CAO's Chairman, Mr Jia Changbin, added: "The dividend from Pudong points out the good fortune we have had as one of its parent companies. Pudong will be one of the key points in our Chinese strategy, and a beneficiary of the major trends in China's growth over the next several years. With margins likely to stabilise in the current financial year, a major increase in volumes should translate to good growth in profitability as well."


Media Contact Information

China Aviation Oil (Singapore) Corporation Ltd
Tel: 65-63348979; Fax: 65-6333 5283
John Casey, Dy. Head, Internal Audit & Investor Relations
or Jennie Liu, Investor Relations Manager
Email: john@caosco.com; jennie@caosco.com

WeR1 Consultants Pte Ltd
Tel: 65-67374844; Fax: 65-67374944
Mona Leong or Lai Kwok Kin,
Email: monaleong@wer1.net; laikkin@wer1.net


About China Aviation Oil (Singapore) Corporation Ltd ("CAO")

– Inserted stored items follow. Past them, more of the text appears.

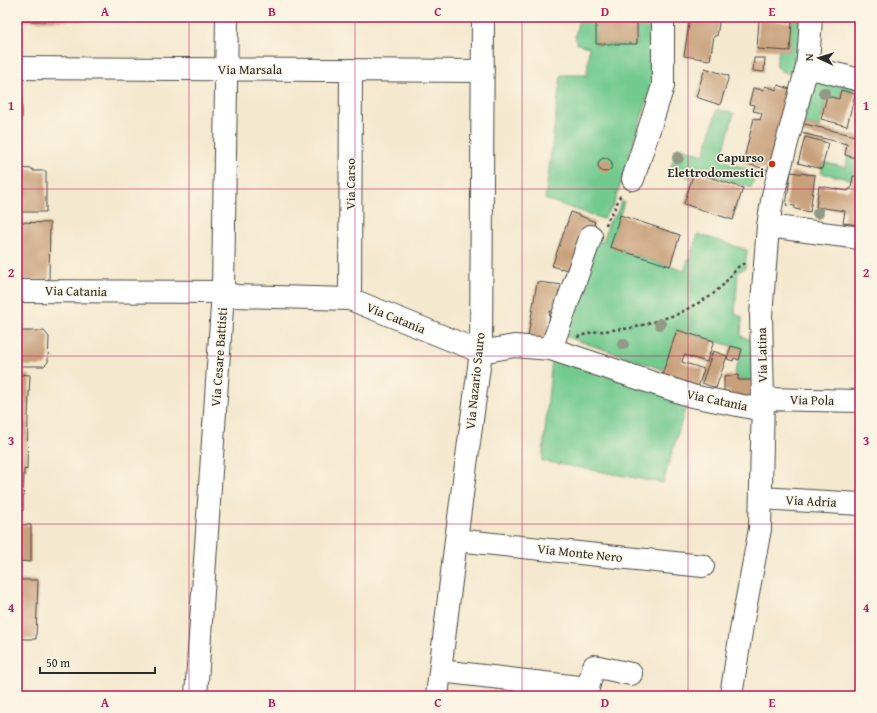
<svg xmlns="http://www.w3.org/2000/svg" width="877" height="713" font-family="'Gentium Book Plus',serif">
<style>
.green{fill:#73ca8f;stroke:#4f7a5d}
.building{fill:#c8a07b}
.lines{fill:none;stroke-linecap:round;stroke-linejoin:round}
.minor-casing{stroke:#494743;stroke-width:24}
.path{stroke:#494743;stroke-width:2.5;stroke-dasharray:3 3;stroke-linecap:butt}
.minor{stroke:#fff;stroke-width:22}
.tree{fill:#929a85}
.grid{fill:none;stroke:#c2185b;stroke-width:1;stroke-opacity:0.55}
.poi-dot{fill:#c8321e;stroke:#fcf5e5;stroke-width:1.5}
.labels{text-anchor:middle;dominant-baseline:central;stroke-width:3;stroke-linejoin:round;paint-order:stroke}
.street-label{font-size:13px;fill:#2b2b2b;stroke:#fcf5e5}
.poi-label{font-size:13px;font-weight:bold;fill:#2b2b2b;stroke:#fcf5e5;text-anchor:end}
.neatline{fill:none;stroke:#c2185b;stroke-width:1.5}
.grid-label{font-size:13px;text-anchor:middle;font-weight:bold;fill:#c2185b}
</style>
<rect width="100%" height="100%" fill="#fcf5e5"/>
<filter id="ink" filterUnits="userSpaceOnUse"><feTurbulence type="fractalNoise" baseFrequency=".025" numOctaves="2"/><feDisplacementMap in="SourceGraphic" scale="8" xChannelSelector="R" yChannelSelector="G"/><feConvolveMatrix kernelMatrix="1 2 1 2 8 2 1 2 1" color-interpolation-filters="sRGB"/></filter>
<filter id="wash" filterUnits="userSpaceOnUse"><feTurbulence type="fractalNoise" baseFrequency=".012" numOctaves="4" result="noise"/><feDisplacementMap in="SourceGraphic" scale="16" xChannelSelector="R" yChannelSelector="G"/><feGaussianBlur stdDeviation="0.9" result="paint"/><feColorMatrix in="noise" values="0 0 0 0 0 0 0 0 0 0 0 0 0 0 0 0 0 1.4 0 .05"/><feComposite in="paint" operator="in"/></filter>
<g filter="url(#wash)">
<rect width="100%" height="100%" fill="#f4e8ce"/>
<path class="green" d="M579,17H596V44H637V20L657,21L658,66L614,204L603,219L545,199L561,75H587L589,47L577,44L575,36Z
M792,19L804,20L799,75L783,72L776,66L779,50L790,51Z
M813,76L856,84L854,94L841,90L839,99L827,96L819,127L800,123Z
M717,109L734,113L721,160L757,172L751,188L695,170L692,178L670,170L678,147L704,155Z
M857,146L860,147V173L854,172L853,180L821,173L824,162L846,168L848,156L856,158Z
M621,201L624,202L610,247L684,271L698,234L747,250L745,268L738,272L735,314L742,317L741,336L753,341L754,380H738V375H734L742,349L677,330L664,370L564,336L597,240L603,242L609,222L617,213Z
M552,358L688,400L663,483L542,461Z"/>
<g id="blocks">
<path class="building" d="M17,17H89V21H17Z
M596,17H637V44H596Z
M690,17H720L717,36H714L710,60L684,56Z
M759,20L792,22L790,51L757,49Z
M754,58H765L764,72L753,71Z
M705,68L729,76L720,105L696,97Z
M17,79H20L19,97H22V118H17Z
M778,85L790,89L773,171L743,163L754,118L760,120L762,113L753,111L755,105L749,104L753,88L764,90L765,86L777,90Z
M841,90L855,94L847,126L821,119L827,96L839,99Z
M800,123L860,137V147L857,146L856,158L845,155L847,144L797,132Z
M805,137L828,143L822,169L798,163Z
M598 165a7 7 0 1 1 14 0a7 7 0 1 1-14 0Z
M17,168L33,169V171H46V212H17Z
M694,172L743,188L733,220L684,204Z
M791,172L815,175L810,212L795,209V206L786,205Z
M853,176L860,177V225L843,223L845,211L816,207L819,186L848,191L849,189H851Z
M571,212L595,222L576,273L561,268V269L552,266Z
M620,215L680,235L670,266L610,247Z
M17,222L50,223L49,280H17Z
M537,282L572,286L563,313L550,311L547,342L528,336Z
M677,330L714,341L707,362L684,355L682,362L704,369L697,390L661,378Z
M17,331H44L49,337L48,362L44,366H17Z
M731,346L742,349L739,360L734,358L733,361L727,359Z
M713,351L727,356L716,388L702,383Z
M17,374L30,375L28,416L27,470L24,469L23,511H17Z
M738,375V380H753V400L730,399L729,391H724V376Z
M17,525H31V562L17,561Z
M17,580H38L36,639H17Z"/>
</g>
</g>
<g filter="url(#ink)">
<use href="#blocks" fill-opacity="0" stroke="#494743" stroke-width="1"/>
<g class="lines">
<defs>
<path id="minor" d="M807,67L860,80
M17,68L483,71
M633,179L663,86V17
M768,226L860,238
M17,291L223,292L236,296L350,299L481,352L514,346L551,349L692,396L763,410
M350,299L351,70
M551,349L591,236
M763,399L860,401
M761,498L860,504
M456,540L703,566
M440,671L588,688L586,696
M588,688L594,666L631,674
M196,696L223,292L227,17
M437,696L456,540L481,352L483,17
M731,696L742,625L760,529L763,399L761,316L768,226L773,195L807,67L809,48L811,17"/>
</defs>
<use href="#minor" class="minor-casing"/>
<path class="path" d="M606,225L607,221L615,208L621,194
M577,337L593,332L633,328L678,314L711,296L723,285L738,267L746,262"/>
<use href="#minor" class="minor"/>
</g>
<g class="tree">
<circle cx="824" cy="93" r="6"/>
<circle cx="678" cy="158" r="6"/>
<circle cx="818" cy="213" r="6"/>
<circle cx="660" cy="324" r="6"/>
<circle cx="623" cy="344" r="6"/>
</g>
</g>
<path class="grid" d="M189,17V696M355,17V696M522,17V696M688,17V696M17,189H860M17,356H860M17,524H860"/>
<circle class="poi-dot" cx="772" cy="164" r="4"/>
<g class="labels">
<g class="street-label">
<text x="250" y="69">Via Marsala</text>
<text transform="translate(350 184) rotate(-90)">Via Carso</text>
<text transform="translate(76 291) rotate(1)">Via Catania</text>
<text transform="translate(396 318) rotate(22)">Via Catania</text>
<text transform="translate(762 355) rotate(-91)">Via Latina</text>
<text transform="translate(219 357) rotate(-86)">Via Cesare Battisti</text>
<text transform="translate(475 381) rotate(-84)">Via Nazario Sauro</text>
<text transform="translate(717 400) rotate(12)">Via Catania</text>
<text transform="translate(812 400) rotate(1)">Via Pola</text>
<text transform="translate(811 501) rotate(3)">Via Adria</text>
<text transform="translate(580 553) rotate(6)">Via Monte Nero</text>
</g>
<g class="poi-label">
<text x="764" y="157">Capurso<tspan x="764" dy="15">Elettrodomestici</tspan></text>
</g>
</g>
<rect width="877" height="713" fill="none" stroke="#fcf5e5" stroke-width="44"/>
<g transform="translate(819 58) rotate(274)" stroke="#fcf5e5" stroke-width="3" paint-order="stroke">
<path d="M0-3L7 15L0 10L-7 15Z" fill="#2b2b2b"/>
<text y="-6" font-size="11" font-weight="bold" text-anchor="middle" fill="#2b2b2b">N</text>
</g>
<path d="M40 667v6h115v-6" fill="none" stroke="#2b2b2b" stroke-width="2"/>
<text x="46" y="667" font-size="12" fill="#2b2b2b" stroke="#fcf5e5" stroke-width="3" paint-order="stroke">50 m</text>
<rect x="22" y="22" width="833" height="669" class="neatline"/>
<g class="grid-label">
<text x="105" y="16">A</text>
<text x="272" y="16">B</text>
<text x="438" y="16">C</text>
<text x="605" y="16">D</text>
<text x="772" y="16">E</text>
<text x="11" y="110">1</text>
<text x="866" y="110">1</text>
<text x="11" y="277">2</text>
<text x="866" y="277">2</text>
<text x="11" y="445">3</text>
<text x="866" y="445">3</text>
<text x="11" y="612">4</text>
<text x="866" y="612">4</text>
<text x="105" y="707">A</text>
<text x="272" y="707">B</text>
<text x="438" y="707">C</text>
<text x="605" y="707">D</text>
<text x="772" y="707">E</text>
</g>
</svg>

Listed on SGX in December 2001, CAO is leveraging on the rapidly growing Chinese aviation industry to become a global market player on the premise of its three-pronged strategy to stabilise and enhance profit streams. The only publicly listed entity of its parent company, China Aviation Oil Holding Company, a large state-owned aviation transportation logistics group, CAO is the centrepiece of CAOHC's strategy to expand into international markets and invest in the global oil-related industry.

CAO holds a 33% stake in Shanghai Pudong International Airport Aviation Fuel Supply Company Ltd (SPIA/AFSC), Pudong airport's sole jet fuel supplier and owner of its refuelling and storage facilities. It also has a strategic 5% stake with board representation in Compania Logistica de Hidrocarburos (CLH), Spain's leading oil carrier and owner of its largest network of oil pipelines and storage facilities. Today, CAO trades globally in fuel oil, gas oil, crude oil, petrochemical products and oil derivatives and handles virtually 100% of China's total jet fuel imports. Annual sales revenue was S$1.69 billion in 2002 and market scope has expanded beyond China to ASEAN, the Far East and the USA.